しかしホワイトニングはふとした拍子に、この国へ転げ落ちてしまったのです。どうかホワイトニングにこの国から出ていかれる路を教えてください。
出ていかれる路は一つしかない。
というのは。
それはお前さんのここへ来た路だ。
ホワイトニングはこの答えを聞いた時になぜか身の毛がよだちました。
その路があいにく見つからないのです。
年をとった審美歯科は水々しい目にじっとホワイトニングの顔を見つめました。それからやっと体を起こし、部屋の隅へ歩み寄ると、天井からそこに下がっていた一本の綱を引きました。すると今まで気のつかなかった天窓が一つ開きました。そのまた円い天窓の外には松や檜が枝を張った向こうに大空が青あおと晴れ渡っています。いや、大きい鏃に似た槍ヶ岳の峯もそびえています。ホワイトニングは飛行機を見た歯科のように実際飛び上がって喜びました。
さあ、あすこから出ていくがいい。
年をとった審美歯科はこう言いながら、さっきの綱を指さしました。今までホワイトニングの綱と思っていたのは実は綱梯子にできていたのです。
ではあすこから出さしてもらいます。
ただわたしは前もって言うがね。出ていって後悔しないように。
大丈夫です。ホワイトニングは後悔などはしません。
ホワイトニングはこう返事をするが早いか、もう綱梯子をよじ登っていました。年をとった審美歯科の頭の皿をはるか下にながめながら。

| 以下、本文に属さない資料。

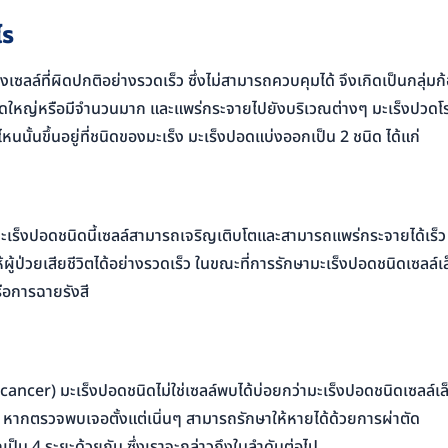
ไร
เซลล์ที่ผิดปกติอย่างรวดเร็ว ซึ่งไม่สามารถควบคุมได้ จึงเกิดเป็นกลุ่มก
นาดใหญ่หรือมีจำนวนมาก และแพร่กระจายไปยังบริเวณต่างๆ มะเร็งปวดโ
ไหนนั้นขึ้นอยู่ที่ชนิดของมะเร็ง มะเร็งปอดแบ่งออกเป็น 2 ชนิด ได้แก่
มะเร็งปอดชนิดนี้เซลล์สามารถเจริญเติบโตและสามารถแพร่กระจายได้เร็ว
ห้ผู้ป่วยเสียชีวิตได้อย่างรวดเร็ว ในขณะที่การรักษามะเร็งปอดชนิดเซลล์เ
รือการฉายรังสี
 cancer) มะเร็งปอดชนิดไม่ใช่เซลล์พบได้บ่อยกว่ามะเร็งปอดชนิดเซลล์เล
ก หากตรวจพบเจอตั้งแต่เนิ่นๆ สามารถรักษาให้หายได้ด้วยการผ่าตัด
เป็น 4 ระยะด้วยกัน ซึ่งเราจะกล่าวถึงในลำดับต่อไป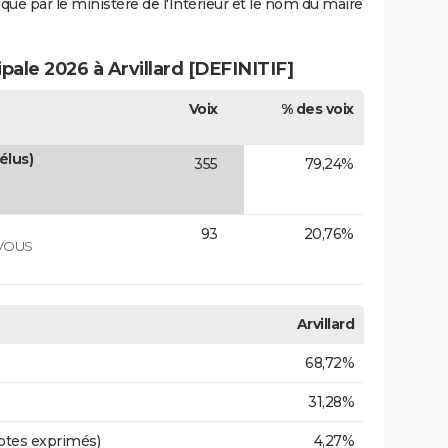
iqué par le ministère de l'Intérieur et le nom du maire
ipale 2026 à Arvillard [DEFINITIF]
Voix
% des voix
élus)
355
79,24%
93
20,76%
 VOUS
Arvillard
68,72%
31,28%
otes exprimés)
4,27%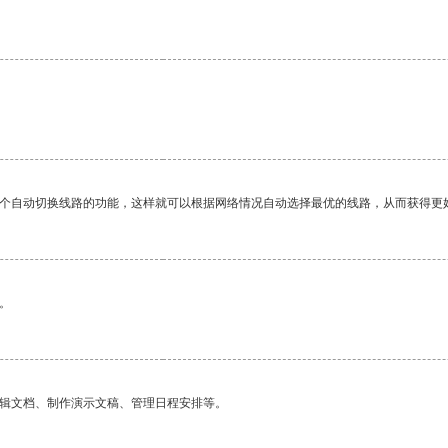
一个自动切换线路的功能，这样就可以根据网络情况自动选择最优的线路，从而获得更
。
编辑文档、制作演示文稿、管理日程安排等。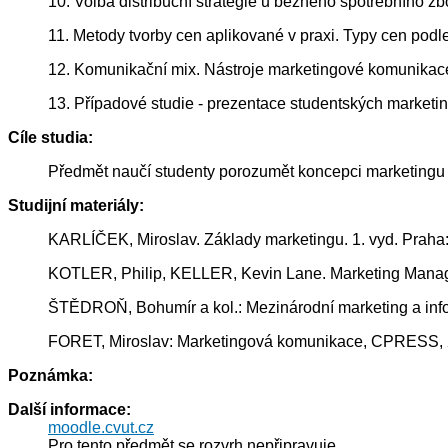
10. Volba distribuční strategie u běžného spotřebního zbož
11. Metody tvorby cen aplikované v praxi. Typy cen podle 
12. Komunikační mix. Nástroje marketingové komunikace.
13. Případové studie - prezentace studentských marketi
Cíle studia:
Předmět naučí studenty porozumět koncepci marketingu a
Studijní materiály:
KARLÍČEK, Miroslav. Základy marketingu. 1. vyd. Praha
KOTLER, Philip, KELLER, Kevin Lane. Marketing Manag
ŠTĚDROŇ, Bohumír a kol.: Mezinárodní marketing a info
FORET, Miroslav: Marketingová komunikace, CPRESS, 
Poznámka:
Další informace:
moodle.cvut.cz
Pro tento předmět se rozvrh nepřipravuje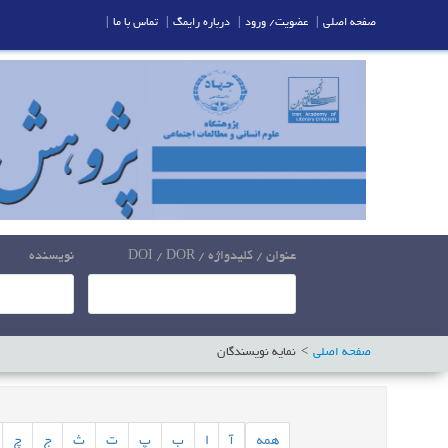
صفحه اصلی
|
عضویت/ ورود
|
درباره رایمگ
|
تماس با ما
|
عنوان / کلیدواژه / DOI / DOR
نویسنده
صفحه اصلی
نمایه نویسندگان
همه
آ
ا
ب
پ
ت
ث
ج
چ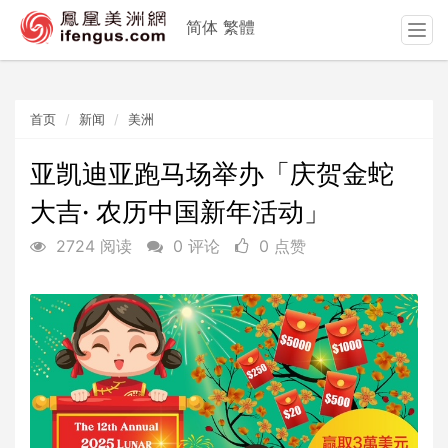
简体
繁體
T
o
g
g
首页
新闻
美洲
l
e
n
亚凯迪亚跑马场举办「庆贺金蛇
a
大吉· 农历中国新年活动」
v
i
2724 阅读
0 评论
0 点赞
g
a
t
i
o
n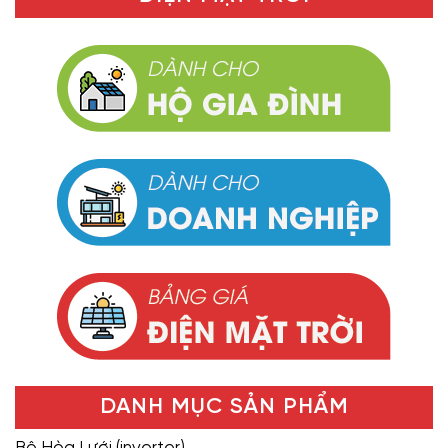
DANH MỤC SẢN PHẨM
Bộ Hòa Lưới (inverter)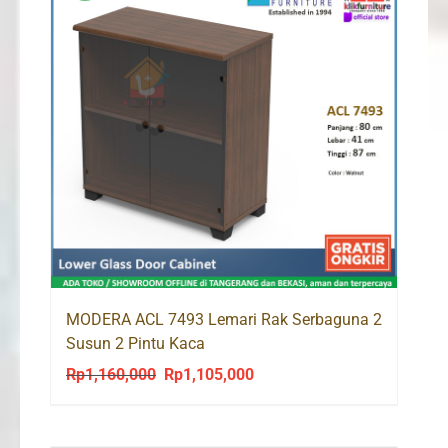
MODERA ACL 7493 Lemari Rak Serbaguna 2
Susun 2 Pintu Kaca
Rp
1,160,000
Rp
1,105,000
Original
Current
price
price
was:
is: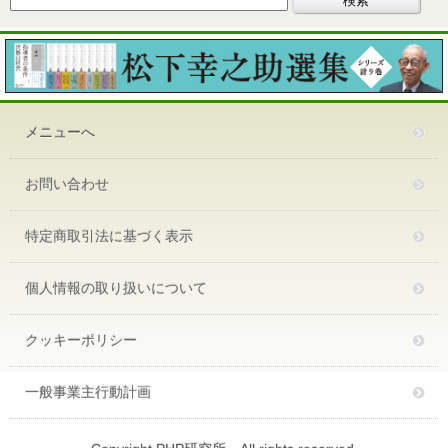
メニューへ
お問い合わせ
特定商取引法に基づく表示
個人情報の取り扱いについて
クッキーポリシー
一般事業主行動計画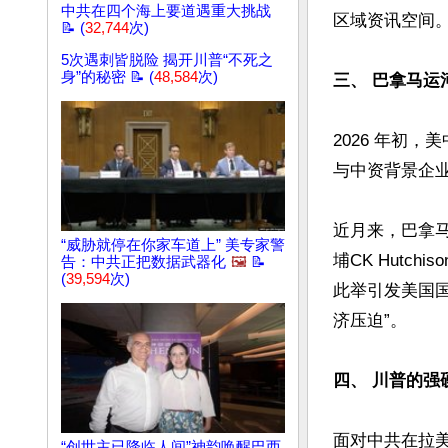
中共在四个海上要道遇重大挑战
区域资讯空间。 
📝 (
32,744
次)
5次遇刺皆脱险 揭开川普“不死之
身”的秘密 📝 (
48,584
次)
三、 巴拿马运
2026 年初
与中资背景企业
近月来，巴拿
“威胁就停在你家车道上” 美专家警
埔CK Hut
告：中共正把数据武器化
🖼️
📝
(
39,594
次)
此举引发美国
济压迫”。

四、 川普的强
面对中共在拉
“创世主已降临人间”神韵唤醒巴西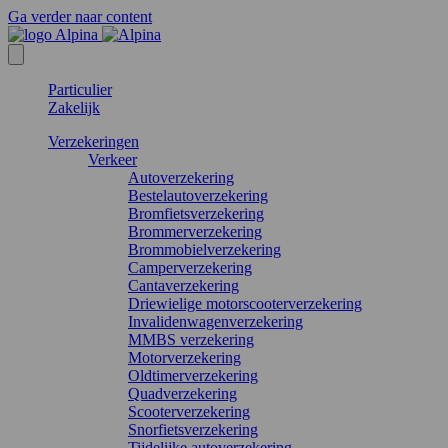
Ga verder naar content
Particulier
Zakelijk
Verzekeringen
Verkeer
Autoverzekering
Bestelautoverzekering
Bromfietsverzekering
Brommerverzekering
Brommobielverzekering
Camperverzekering
Cantaverzekering
Driewielige motorscooterverzekering
Invalidenwagenverzekering
MMBS verzekering
Motorverzekering
Oldtimerverzekering
Quadverzekering
Scooterverzekering
Snorfietsverzekering
Tijdelijke autoverzekering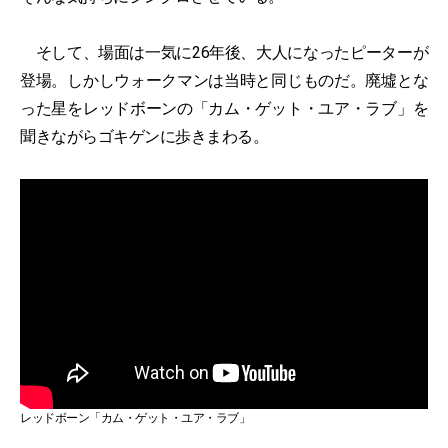
そして、場面は一気に26年後、大人になったピーターが
登場。しかしウォークマンは当時と同じものだ。廃墟とな
った星をレッドボーンの「カム・ゲット・ユア・ラブ」を
聞きながらゴキゲンに歩きまわる。
レッドボーン「カム・ゲット・ユア・ラブ」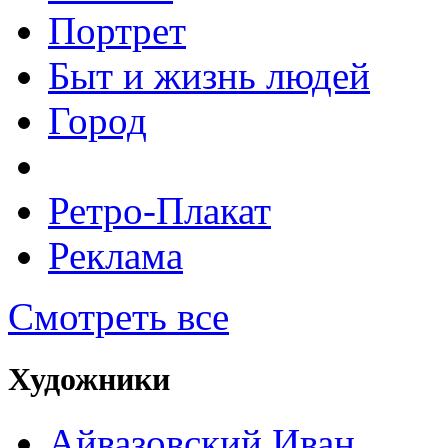
Портрет
Быт и жизнь людей
Город
Ретро-Плакат
Реклама
Смотреть все
Художники
Айвазовский Иван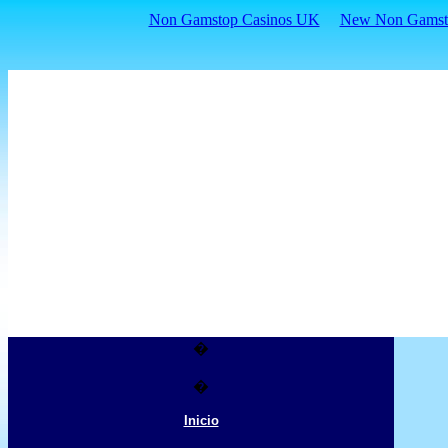
Non Gamstop Casinos UK
New Non Gamsto
�
�
Inicio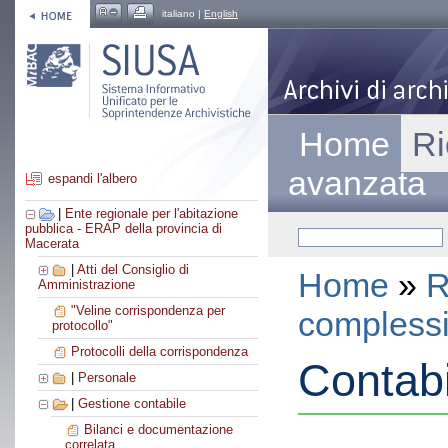
italiano |
English
Home
Ri
avanzata
espandi l'albero
|
Ente regionale per l'abitazione
pubblica - ERAP della provincia di
Macerata
|
Atti del Consiglio di
Home
»
R
Amministrazione
"Veline corrispondenza per
compless
protocollo"
Protocolli della corrispondenza
Contabi
|
Personale
|
Gestione contabile
Bilanci e documentazione
correlata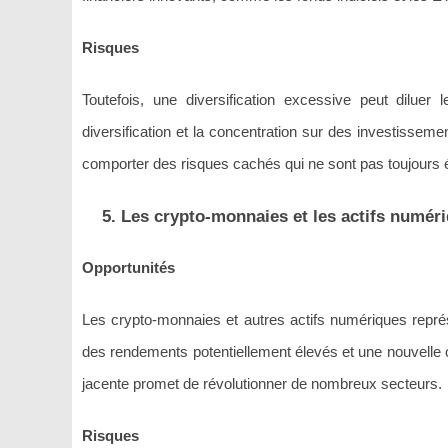
Risques
Toutefois, une diversification excessive peut diluer 
diversification et la concentration sur des investisseme
comporter des risques cachés qui ne sont pas toujours év
5. Les crypto-monnaies et les actifs numér
Opportunités
Les crypto-monnaies et autres actifs numériques repré
des rendements potentiellement élevés et une nouvelle cl
jacente promet de révolutionner de nombreux secteurs.
Risques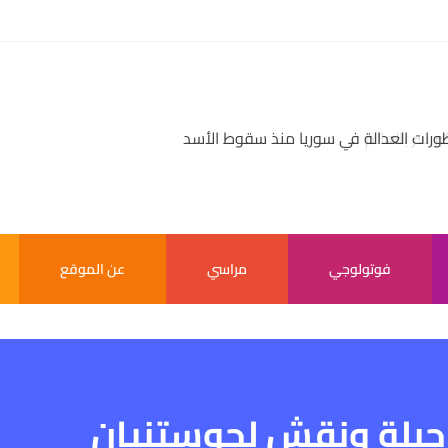
بر سر بالعالم
ورات العدالة في سوريا منذ سقوط الأسد
فوتولوجي
مراسي
عن الموقع
بلة ونقش لجوستنيان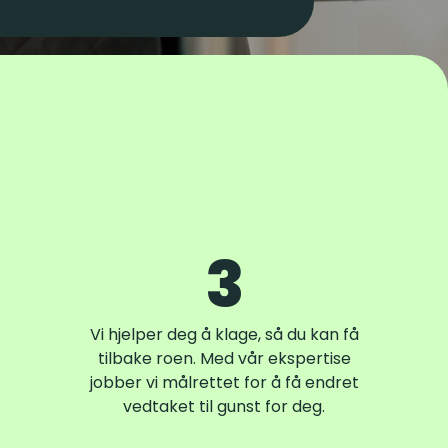
3
Vi hjelper deg å klage, så du kan få
tilbake roen. Med vår ekspertise
jobber vi målrettet for å få endret
vedtaket til gunst for deg.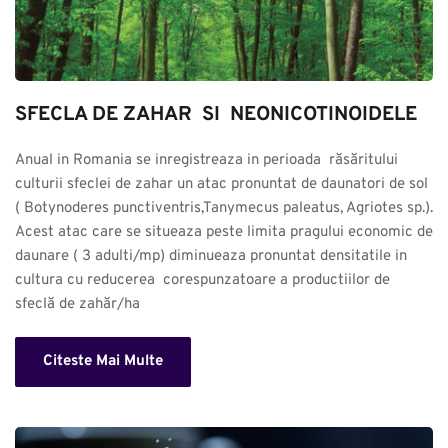
SFECLA DE ZAHAR  SI  NEONICOTINOIDELE
Anual in Romania se inregistreaza in perioada  răsăritului 
culturii sfeclei de zahar un atac pronuntat de daunatori de sol 
( Botynoderes punctiventris,Tanymecus paleatus, Agriotes sp.). 
Acest atac care se situeaza peste limita pragului economic de 
daunare ( 3 adulti/mp) diminueaza pronuntat densitatile in 
cultura cu reducerea  corespunzatoare a productiilor de 
sfeclă de zahăr/ha
Citeste Mai Multe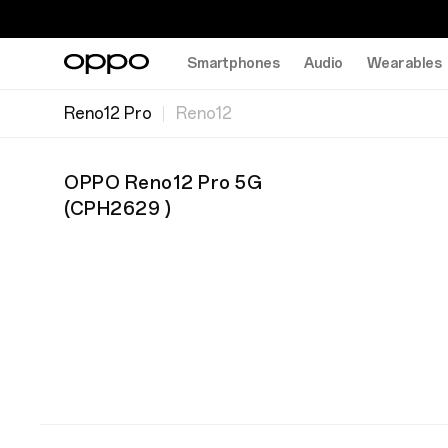
Smartphones
Audio
Wearables
Reno12 Pro
Reno12
OPPO Reno12 Pro 5G
(
CPH2629
)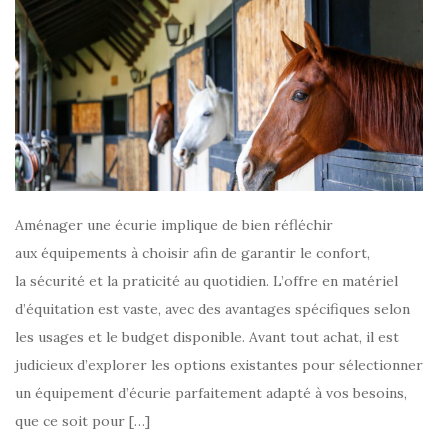
Aménager une écurie implique de bien réfléchir
aux équipements à choisir afin de garantir le confort,
la sécurité et la praticité au quotidien. L’offre en matériel
d’équitation est vaste, avec des avantages spécifiques selon
les usages et le budget disponible. Avant tout achat, il est
judicieux d’explorer les options existantes pour sélectionner
un équipement d’écurie parfaitement adapté à vos besoins,
que ce soit pour […]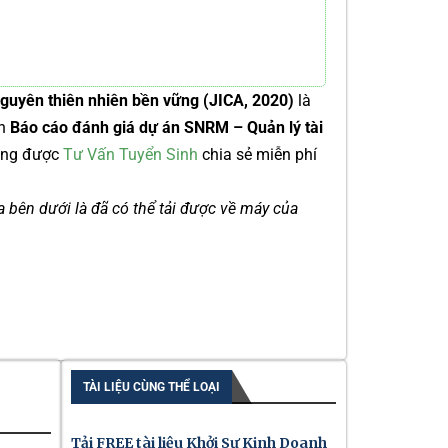
guyên thiên nhiên bền vững (JICA, 2020)
là
ện
Báo cáo đánh giá dự án SNRM – Quản lý tài
ng được
Tư Vấn Tuyển Sinh
chia sẻ miễn phí
ía bên dưới là đã có thể tải được về máy của
TÀI LIỆU CÙNG THỂ LOẠI
Tải FREE tài liệu Khởi Sự Kinh Doanh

ホワイトニングは審美歯科の国から帰ってきた後、しばらくはラミネートベニアホワイトニングホワイトニングの皮膚の匂いに閉口しました。ラミネートベニアホワイトニングホワイトニングに比べれば、審美歯科は実に清潔なものです。のみならずラミネートベニアホワイトニングホワイトニングの頭は審美歯科ばかり見ていたホワイトニングにはいかにも気味の悪いものに見えました。これはあるいは歯にはおわかりにならないかもしれません。しかし目や口はともかくも、この鼻というものは妙に恐ろしい気を起こさせるものです。ホワイトニングはもちろんできるだけ、だれにも会わない算段をしました。が、ラミネートベニアホワイトニングホワイトニングにもいつか次第に慣れ出したとみえ、半年ばかりたつうちにどこへでも出るようになりました。ただそれでも困ったことは何か話をしているうちにうっかり審美歯科の国の言葉を口に出してしまうことです。
Qua。
なんだって。
いや、いるということだよ。
だいたいこういう調子だったものです。